When the Ice Melts Everything Changes

"And now the news. The online edition of the Times of London reported in May that the Gulf Stream slowdown is no longer theoretical, but is already occurring. Peter Wadhams, a professor of ocean physics at Cambridge University, visited the Arctic ice cap on Royal Navy submarines and discovered that one of the engines driving the Gulf Stream the sinking of supercooled water in the Greenland Sea has weakened to less than a quarter of its former strength. The weakening, apparently caused by global warming, could herald big changes in the current over the next few years or decades. Paradoxically, it could lead to Britain and northwestern Europe undergoing a sharp drop in temperatures.

Says Wadhams, Until recently, we would find giant chimneys in the sea where columns of cold, dense water were sinking from the surface to the seabed <1.8 miles> below, but now they have almost disappeared. As the water sank, it was replaced by warm water flowing in from the south, which kept the circulation going. If that mechanism is slowing, it will mean less heat reaching Europe.

Dr. Gagosian says that a shutting down of the Gulf Stream would mean that average winter temperatures could drop by five degrees Fahrenheit over much of the United States, and by ten degrees in the northeastern United States and in Europe. Thats enough to send mountain glaciers advancing down from the Alps; to freeze rivers and harbors and bind North Atlantic shipping lanes in ice; to disrupt the operation of ground and air transportation; to cause energy needs to soar exponentially; to force wholesale changes in agricultural practices and fisheries; to change the way we feed our populations. In short, the world, and the world economy, would be drastically different.

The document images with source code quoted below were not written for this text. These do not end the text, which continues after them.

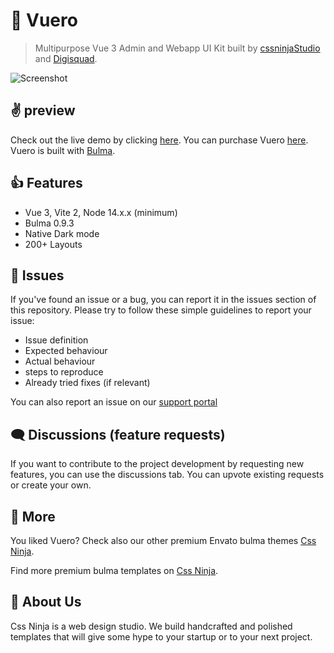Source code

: # 👋 Vuero
> Multipurpose Vue 3 Admin and Webapp UI Kit built by [cssninjaStudio](https://cssninja.io) and [Digisquad](https://digisquad.io).

![Screenshot](https://media.cssninja.io/products/vuero/product.png "Vuero")

## ✌️ preview

Check out the live demo by clicking [here](https://vuero.cssninja.io). 
You can purchase Vuero [here](https://themeforest.net/item/vuero-vuejs-3-admin-and-webapp-ui-kit/31053035?utm_source=github&utm_medium=readme&utm_campaign=cssninjaStudio). 
Vuero is built with [Bulma](https://bulma.io).

## 👍 Features

* Vue 3, Vite 2, Node 14.x.x (minimum)
* Bulma 0.9.3
* Native Dark mode
* 200+ Layouts

## 🍔 Issues

If you've found an issue or a bug, you can report it in the issues section of this repository. Please try to follow these simple guidelines to report your issue:

* Issue definition
* Expected behaviour
* Actual behaviour
* steps to reproduce
* Already tried fixes (if relevant)

You can also report an issue on our [support portal](https://support.csssninja.io)

## 🗨️ Discussions (feature requests)

If you want to contribute to the project development by requesting new features, you can use the discussions tab. You can upvote existing requests or create your own.

## 🎉 More

You liked Vuero? Check also our other premium Envato bulma themes [Css Ninja](https://themeforest.net/user/cssninjastudio/portfolio).

Find more premium bulma templates on [Css Ninja](https://cssninja.io/category/all).

## 🚀 About Us

Css Ninja is a web design studio. We build handcrafted and polished templates that will give some hype to your startup or to your next project.
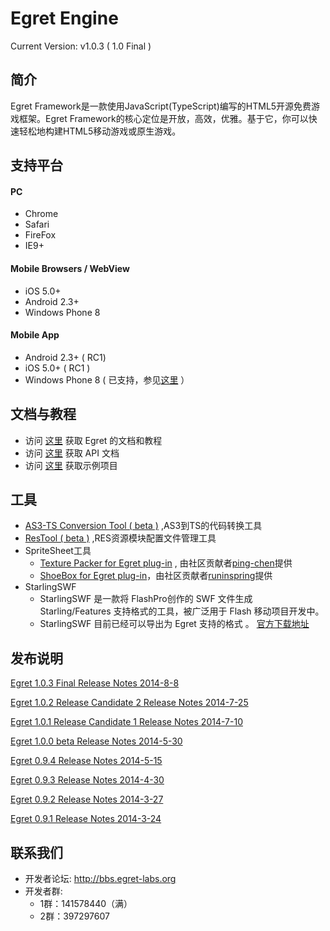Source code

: Egret Engine
================================================
Current Version: v1.0.3 ( 1.0 Final )



简介
-------------------

Egret Framework是一款使用JavaScript(TypeScript)编写的HTML5开源免费游戏框架。Egret Framework的核心定位是开放，高效，优雅。基于它，你可以快速轻松地构建HTML5移动游戏或原生游戏。


支持平台
--------------------
#### PC
* Chrome
* Safari
* FireFox
* IE9+

#### Mobile Browsers / WebView
* iOS 5.0+
* Android 2.3+
* Windows Phone 8

#### Mobile App
* Android 2.3+ ( RC1)
* iOS 5.0+ ( RC1 )
* Windows Phone 8 ( 已支持，参见[这里](http://docs.egret-labs.org/post/tools/native/winphone.html) ）


文档与教程
-------------------------
* 访问 [这里](https://github.com/egret-team/egret/wiki) 获取 Egret 的文档和教程
* 访问 [这里](http://docs.egret-labs.org/apis/) 获取 API 文档
* 访问 [这里](https://github.com/egret-team/egret-examples) 获取示例项目

工具
-------------------------
* [AS3-TS Conversion Tool ( beta )](http://download.egret-labs.org/?id=As2TsTool) ,AS3到TS的代码转换工具
* [ResTool ( beta )](http://download.egret-labs.org/?id=ResTool) ,RES资源模块配置文件管理工具
* SpriteSheet工具
    * [Texture Packer for Egret plug-in](https://github.com/ping-chen/egret-tool) , 由社区贡献者[ping-chen](https://github.com/ping-chen/)提供
    * [ShoeBox for Egret plug-in](https://github.com/runinspring/egretTools)，由社区贡献者[runinspring](https://github.com/runinspring)提供
* StarlingSWF
    * StarlingSWF 是一款将 FlashPro创作的 SWF 文件生成 Starling/Features 支持格式的工具，被广泛用于 Flash 移动项目开发中。
    * StarlingSWF 目前已经可以导出为 Egret 支持的格式 。 [官方下载地址](http://www.zmliu.com/?p=271)



发布说明
--------------------

[Egret 1.0.3 Final Release Notes 2014-8-8](/docs/1.0_Final_ReleaseNotes.md)

[Egret 1.0.2 Release Candidate 2 Release Notes 2014-7-25](/docs/ReleaseCandidate_2_ReleaseNotes.md)

[Egret 1.0.1 Release Candidate 1 Release Notes 2014-7-10](/docs/ReleaseCandidate_ReleaseNotes.md)

[Egret 1.0.0 beta Release Notes 2014-5-30](/docs/PublicBeta_ReleaseNotes.md)

[Egret 0.9.4 Release Notes 2014-5-15](/docs/Prerelease_ReleaseNotes.md)

[Egret 0.9.3  Release Notes 2014-4-30](/docs/Prerelease_ReleaseNotes.md)

[Egret 0.9.2  Release Notes 2014-3-27](/docs/Prerelease_ReleaseNotes.md)

[Egret 0.9.1  Release Notes 2014-3-24](/docs/Prerelease_ReleaseNotes.md)

联系我们
-------------------
* 开发者论坛: http://bbs.egret-labs.org
* 开发者群:
  * 1群：141578440（满）
  * 2群：397297607
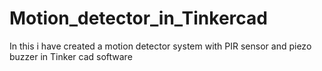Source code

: # Motion_detector_in_Tinkercad
In this i have created a motion detector system with PIR sensor and piezo buzzer in Tinker cad software
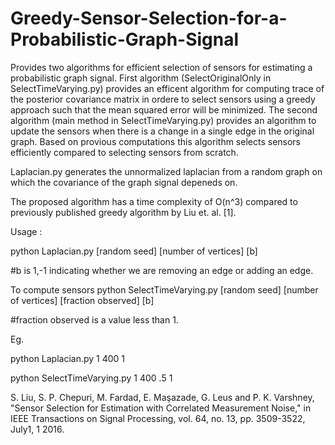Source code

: # Greedy-Sensor-Selection-for-a-Probabilistic-Graph-Signal
Provides two algorithms for efficient selection of sensors for 
estimating a probabilistic graph signal. 
First algorithm (SelectOriginalOnly in SelectTimeVarying.py) provides 
an efficent algorithm for computing trace of the posterior covariance matrix
in ordere to select sensors using a greedy approach such that the 
mean squared error will be minimized. 
The second algorithm (main method in SelectTimeVarying.py) provides 
an algorithm to update the sensors when there is a change 
in a single edge in the original graph. Based on provious computations 
this algorithm selects sensors efficiently compared to selecting sensors 
from scratch. 

Laplacian.py generates the unnormalized laplacian from a random graph 
on which the covariance of the graph signal depeneds on.

The proposed algorithm has a time complexity of O(n^3) compared to 
previously published greedy algorithm by Liu et. al. [1].

Usage : 

python Laplacian.py [random seed] [number of vertices] [b]

#b is 1,-1 indicating whether we are removing an edge or adding an edge.

To compute sensors
python SelectTimeVarying.py [random seed] [number of vertices] [fraction observed] [b]

#fraction observed is a value less than 1. 

Eg. 

python Laplacian.py 1 400 1

python SelectTimeVarying.py 1 400 .5 1






S. Liu, S. P. Chepuri, M. Fardad, E. Maşazade, G. Leus and P. K. Varshney, 
"Sensor Selection for Estimation with Correlated Measurement Noise," 
in IEEE Transactions on Signal Processing, 
vol. 64, no. 13, pp. 3509-3522, July1, 1 2016.
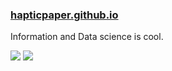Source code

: ### [hapticpaper.github.io](http://hapticpaper.github.io)

Information and Data science is cool. 

<!--
**hapticPaper/hapticpaper** is a ✨ _special_ ✨ repository because its `README.md` (this file) appears on your GitHub profile.

Here are some ideas to get you started:

- 🔭 I’m currently working on ...
- 🌱 I’m currently learning ...
- 👯 I’m looking to collaborate on ...
- 🤔 I’m looking for help with ...
- 💬 Ask me about ...
- 📫 How to reach me: ...
- 😄 Pronouns: ...
- ⚡ Fun fact: ...
-->

<img src="https://wakatime.com/share/@0b257294-9a79-4f69-9840-26b5698ac21c/89b80b8a-a5b6-47f6-af8b-ec6766e193a2.svg">
<img src="https://wakatime.com/share/@0b257294-9a79-4f69-9840-26b5698ac21c/4644e7bb-f969-4acc-a3ca-97d141125b7b.svg">

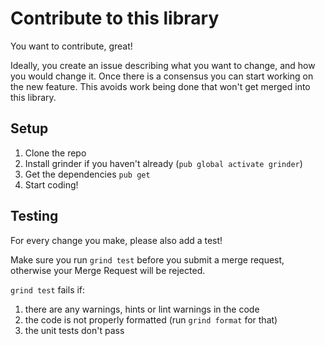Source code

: Contribute to this library
==========================

You want to contribute, great!

Ideally, you create an issue describing what you want to change, and
how you would change it.
Once there is a consensus you can start working on the new feature. This avoids
work being done that won't get merged into this library.

## Setup

1. Clone the repo
2. Install grinder if you haven't already (`pub global activate grinder`)
3. Get the dependencies `pub get`
4. Start coding!

## Testing

For every change you make, please also add a test!

Make sure you run `grind test` before you submit a merge request, otherwise your
Merge Request will be rejected.

`grind test` fails if:

1. there are any warnings, hints or lint warnings in the code
2. the code is not properly formatted (run `grind format` for that)
3. the unit tests don't pass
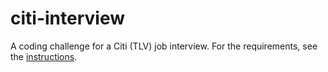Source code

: # citi-interview
A coding challenge for a Citi (TLV) job interview.
For the requirements, see the [instructions](.//pdf\Coding-Exercise-I.pdf).
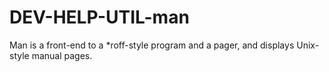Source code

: DEV-HELP-UTIL-man
=================

Man is a front-end to a *roff-style program and a pager, and displays Unix-style manual pages.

...Look at a couple of impacts. Most severe weather takes place when cold air and hot air meet. The tropics are getting warmer, Europe and the northeastern United States and Canada are getting colder. When air masses over the temperate and tropical zones meet, there will be more extreme weather. The water that has been locked into Arctic ice is now merging with the oceans. More water means sea levels rise. That doesnt even begin to address the impact on the food we eat and where it is grown (and how it gets here), or the wood we use for construction. And then there are the increased costs of energy and transportation systems. So maybe we should start thinking about growing more of our food now, and importing less.